Leur rassemblement et les manifestations annoncées avaient été interdits par les préfectures de la Vienne, des Deux-Sèvres et de la Charente-Maritime. Les opposants aux réserves d’irrigation, réunis du mercredi 17 au dimanche 21 juillet 2024 à Melle dans un « Village de l’eau », sont passés outre. Ils ont joué au chat et à la souris vendredi et samedi avec les forces de l’ordre.

Vendredi, le rendez-vous était donné à proximité de la réserve de Saint-Sauvant, dans la Vienne, où les attendaient de pied ferme gendarmes et policiers. Au dernier moment, les manifestants ont changé leur fusil d’épaule pour se donner rendez-vous à Migné-Auxances, au nord de Poitiers. De là, la marche s’est dirigée vers deux sites proches, une unité de méthanisation et un site de conditionnement de semences appartenant à Terrena. Les forces de l’ordre, en lançant des grenades lacrymogènes pour freiner le cortège, ont provoqué un incendie dans la paille d’une parcelle tout juste moissonnée. Les opposants aux « mégabassines » ont fait demi-tour.

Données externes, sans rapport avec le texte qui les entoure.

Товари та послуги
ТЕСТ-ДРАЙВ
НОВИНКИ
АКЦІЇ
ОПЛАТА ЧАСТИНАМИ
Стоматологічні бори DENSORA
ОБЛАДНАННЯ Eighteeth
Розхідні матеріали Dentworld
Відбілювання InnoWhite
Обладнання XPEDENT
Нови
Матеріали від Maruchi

Samedi, leur mobilisation a pris pour cible le port de commerce de La Rochelle. Dès l’aube, certains manifestants ont tenté de pénétrer dans la zone portuaire, protégée et interdite d’accès ce samedi comme tout autre jour. L’un d’eux a été arrêté et placé en garde à vue, les 200 autres personnes qui l’accompagnaient se sont repliées sur des silos de Soufflet, en bordure de l’enceinte portuaire infranchissable.

Les silos, « symbole de la domination »

C’est là que Julien Le Guet, porte-parole des collectifs d’opposants, a expliqué le rôle symbolique du port par son « passé négrier » et ses « silos géants » qui rappellent le « rapport de domination pour l’ensemble des agriculteurs de notre territoire ». Le « terminal agro-industriel » est « le dernier maillon de la chaîne du système bassines » par où transitent céréales à l’exportation, aliments pour animaux et engrais à l’importation.

Les 5 000 à 6 000 manifestants s’étaient, durant la matinée, rassemblés dans le centre-ville de La Rochelle. Ils se sont mis en marche pour rejoindre le port de commerce en deux groupes distincts. L’un, bon enfant, en a profité pour se baigner alors qu’il longeait la mer. Quelques matelas pneumatiques ont été mis à l’eau dans une tentative illusoire d’approcher le port par la mer.

Dans le même temps, l’autre cortège, accompagné de quelques centaines de black-blocs, démolissait sur son passage abribus, signalétique routière, vitrines de banques et de petits commerces. Au beau milieu de zones résidentielles habituellement très calmes, les affrontements avec les forces de l’ordre ont été violents.

Sans incidence sur le port

Ces deux jours de mobilisation ont attiré des dizaines de journalistes, pour la plus grande satisfaction des collectifs d’opposants. « En ce sens, nous avons réussi », s’est réjoui Julien Le Guet. La journée rochelaise se solde pourtant par quatre blessés parmi les forces de l’ordre et cinq chez les manifestants, sept personnes en garde à vue. La population locale a été bien secouée et elle risque peu d’aller rejoindre le mouvement d’opposition aux réserves.

Tout au long de ces journées, les agriculteurs sont restés vigilants aux abords des réserves déjà construites dans la région, craignant qu’elles ne soient vandalisées par les manifestants. Quant au port de commerce, il a poursuivi son activité sans grand changement, chargeant des pieux d’éoliennes géantes destinés au champ offshore de l’île d’Yeu-Noirmoutier.